Llevar la hipoteca a otro banco con mejores condiciones. Implica trámites y posibles gastos; conviene comparar el ahorro real a lo largo de los años que queden.
A veces el coste total no es solo el tipo: seguros, cuentas o comisiones influyen. Revisar qué es obligatorio y qué no puede aliviar la carga mensual.
Ninguna de estas vías garantiza un resultado concreto: dependen de tu perfil, del capital pendiente y de las ofertas del mercado en ese momento.
El mecanismo de revisión es el mismo en la idea (índice + diferencial en la fecha prevista), pero el índice es el IRPH Entidades (u otra variante si el contrato es antiguo). El IRPH se publica también de forma oficial y su evolución puedes seguirla en IRPH histórico y en la comparativa IRPH vs Euríbor.
Si además te planteas el debate de la transparencia de la cláusula, la información orientativa está en reclamar IRPH y en las páginas de actualidad judicial de esta web. Ahí el eje no es solo “si el índice es más alto”, sino cómo se informó en la contratación.
¿El banco puede cambiar el diferencial en la revisión?
En la revisión ordinaria del índice, el diferencial suele permanecer el de la escritura. Cambiarlo implica un acuerdo de novación u otra operación contractual.
¿Puedo negarme a la revisión?
La revisión del índice es parte del contrato variable. Lo que puedes hacer es amortizar, negociar condiciones o cambiar de entidad, no “congelar” el índice por tu cuenta.

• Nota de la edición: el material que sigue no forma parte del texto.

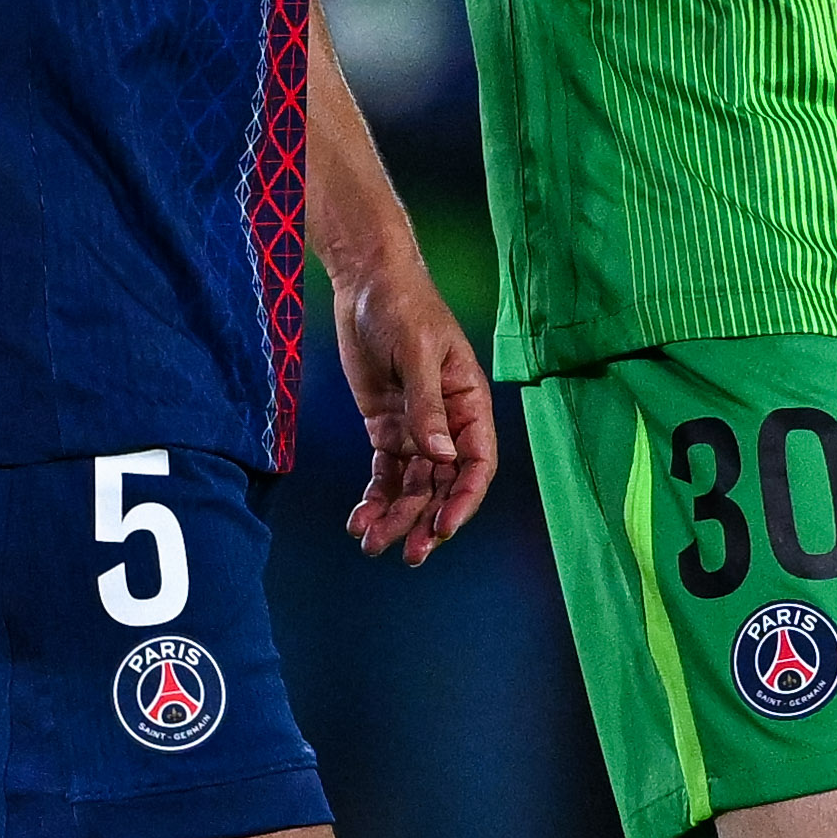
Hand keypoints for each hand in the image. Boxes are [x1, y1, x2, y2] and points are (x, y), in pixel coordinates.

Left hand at [331, 251, 498, 564]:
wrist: (366, 283)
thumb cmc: (403, 307)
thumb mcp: (416, 351)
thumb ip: (428, 405)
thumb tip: (442, 457)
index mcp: (469, 403)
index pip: (477, 462)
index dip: (464, 498)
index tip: (444, 527)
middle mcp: (447, 423)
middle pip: (442, 484)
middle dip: (425, 520)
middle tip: (409, 554)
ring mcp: (417, 428)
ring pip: (412, 486)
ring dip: (396, 517)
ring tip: (371, 544)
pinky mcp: (387, 428)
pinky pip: (385, 473)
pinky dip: (374, 497)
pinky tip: (359, 519)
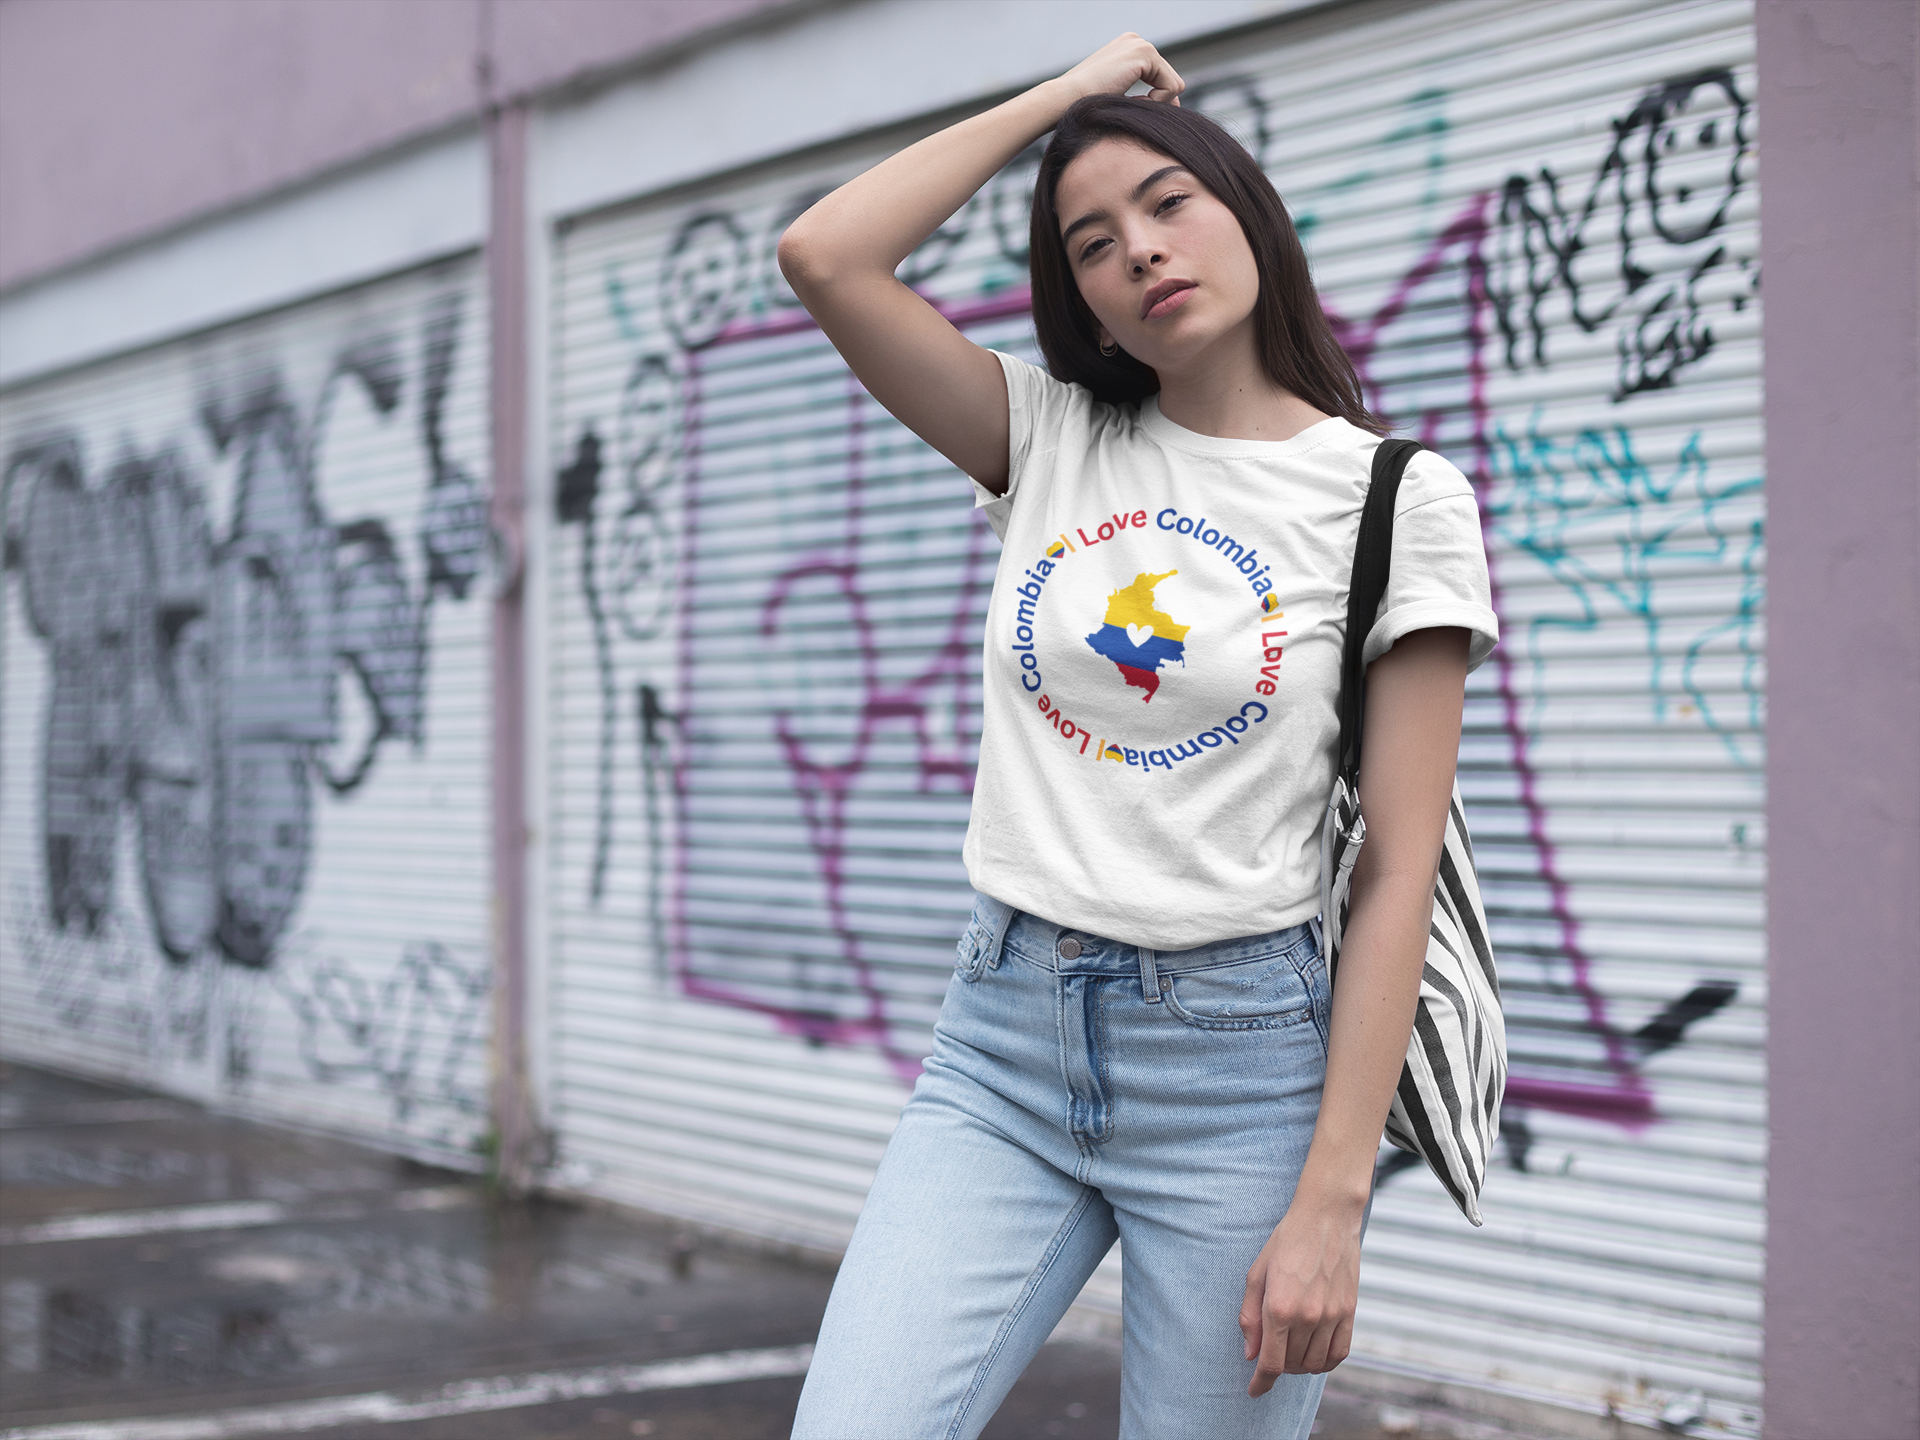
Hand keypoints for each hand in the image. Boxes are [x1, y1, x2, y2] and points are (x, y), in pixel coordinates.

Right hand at [1055, 33, 1185, 106]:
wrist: (1065, 100)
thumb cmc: (1085, 107)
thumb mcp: (1120, 100)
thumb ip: (1146, 98)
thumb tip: (1177, 105)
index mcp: (1128, 49)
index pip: (1160, 79)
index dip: (1153, 102)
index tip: (1129, 108)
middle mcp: (1136, 41)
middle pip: (1170, 81)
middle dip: (1156, 103)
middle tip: (1130, 108)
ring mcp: (1141, 44)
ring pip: (1174, 85)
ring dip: (1155, 104)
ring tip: (1129, 104)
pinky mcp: (1144, 53)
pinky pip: (1172, 87)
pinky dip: (1157, 102)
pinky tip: (1133, 101)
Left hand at [1238, 1191, 1363, 1394]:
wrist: (1326, 1218)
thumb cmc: (1286, 1242)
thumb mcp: (1256, 1274)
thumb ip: (1250, 1316)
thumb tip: (1250, 1354)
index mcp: (1279, 1307)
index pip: (1270, 1363)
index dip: (1260, 1383)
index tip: (1254, 1391)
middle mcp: (1307, 1316)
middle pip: (1290, 1365)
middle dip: (1276, 1365)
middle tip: (1270, 1349)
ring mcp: (1332, 1316)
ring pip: (1314, 1364)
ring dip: (1298, 1364)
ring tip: (1290, 1347)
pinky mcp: (1350, 1312)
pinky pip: (1339, 1354)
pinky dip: (1324, 1361)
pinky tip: (1313, 1352)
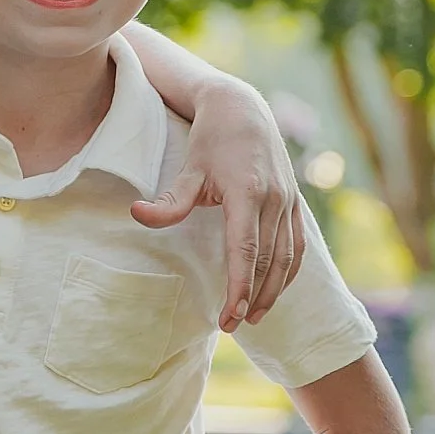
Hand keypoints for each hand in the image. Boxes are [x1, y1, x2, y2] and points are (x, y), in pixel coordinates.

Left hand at [131, 78, 306, 329]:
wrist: (242, 108)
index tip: (230, 317)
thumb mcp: (189, 167)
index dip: (239, 288)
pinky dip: (289, 271)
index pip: (245, 252)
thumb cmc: (210, 139)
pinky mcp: (294, 202)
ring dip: (274, 290)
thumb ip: (170, 200)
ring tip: (255, 317)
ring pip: (287, 257)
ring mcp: (288, 201)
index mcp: (248, 194)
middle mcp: (274, 199)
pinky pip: (297, 244)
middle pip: (268, 261)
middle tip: (234, 325)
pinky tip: (275, 289)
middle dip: (253, 297)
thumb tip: (137, 215)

¿Sirve el Euríbor a 6 o 3 meses?
Solo si tu escritura lo dice. La gran mayoría de hipotecas variables a particulares en España usan el Euríbor a 12 meses.
¿La estimación de una calculadora online es exacta?
Es una aproximación. El banco aplica redondeos, días exactos y el capital preciso de su sistema. Sirve para anticipar el orden de magnitud, no para sustituir el recibo oficial.
Preparar la revisión de la hipoteca variable es, sobre todo, conocer tu escritura, usar el índice correcto (media del mes de referencia) y hacer números antes de la carta. Con eso reduces la incertidumbre y puedes decidir con más tranquilidad si conviene amortizar, negociar o simplemente asumir la nueva cuota.
En IRPH.es tienes el histórico del Euríbor, el del IRPH, gráficos comparados y calculadoras de revisión y amortización para que esa decisión se apoye en datos, no en rumores.
Información orientativa. No constituye asesoramiento financiero ni jurídico. Contrasta siempre con tu escritura y con la información oficial del Banco de España.